This has nothing to do with charity. Every employee can contribute to the bottom line. It is the company's responsibility to organize and empower its employees in such a way that added value is created. If this is not achieved, the employees have still given up their time and must be compensated for it.
You are welcome to optimize your processes so that you no longer need any employees. But society will still consist of people who need money. And if you don't pass on the surplus you have accumulated in the form of salaries, they will get what they need from you by other means.
Did I suggest that? I'm pointing out the blaring hypocrisy of a company sitting on $350M in cash that opted to double the size of their company without having a clear strategy to become profitable. Then after laying off half the company, the CEO publicly states it's because the laid off workers don't have the skills they need for "the new era". I would really like to see in these scenarios the CEO accept a tiny bit of responsibility for their failures to set strategy and over hire, instead of publicly shaming 70 people they chose to hire in the first place. That's a failure in leadership, not in employees.
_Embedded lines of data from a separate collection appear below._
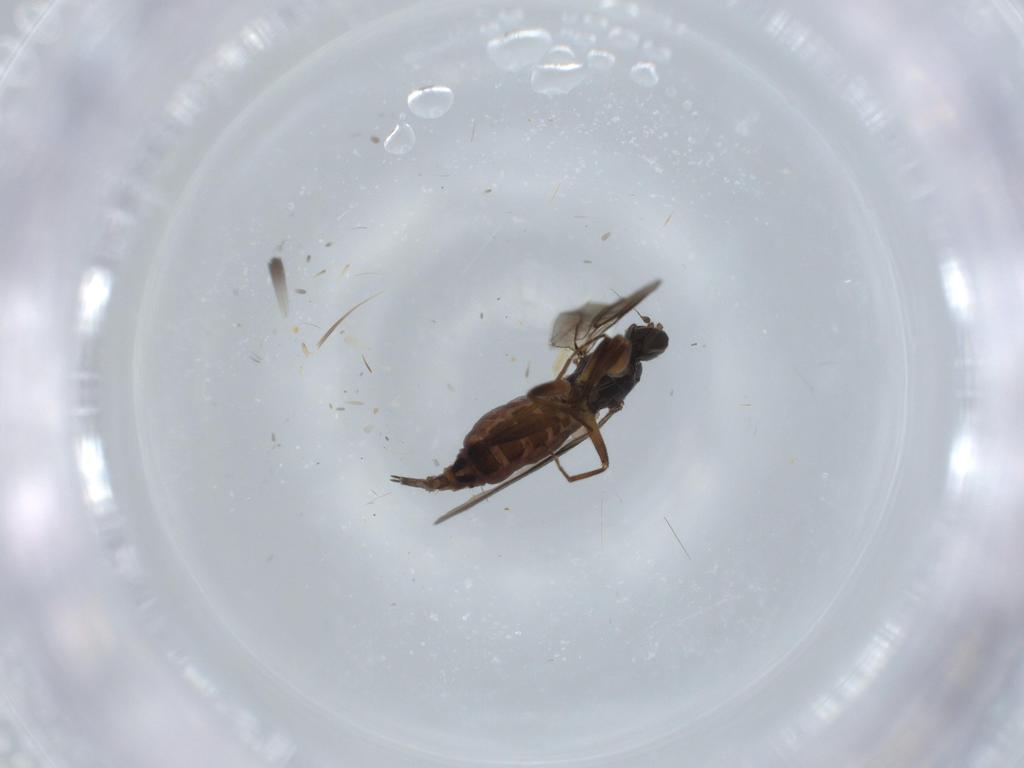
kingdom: Animalia
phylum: Arthropoda
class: Insecta
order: Diptera
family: Hybotidae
It’s better for startup investors if it goes big or fails sooner. That’s the entire purpose of investing 100’s of millions into these companies.
If the CEO has no idea how to do that they should shut down the company or stand aside and find a better CEO, not try and milk as much money from they can by keeping the company shambling along as long as possible.
130 employees making <$3m in revenue seven years in means you have to do something else. The information we all have now is that the bottom line is not very much so whatever they were contributing to the bottom line can't be that much.
You have to go find a different business when this happens.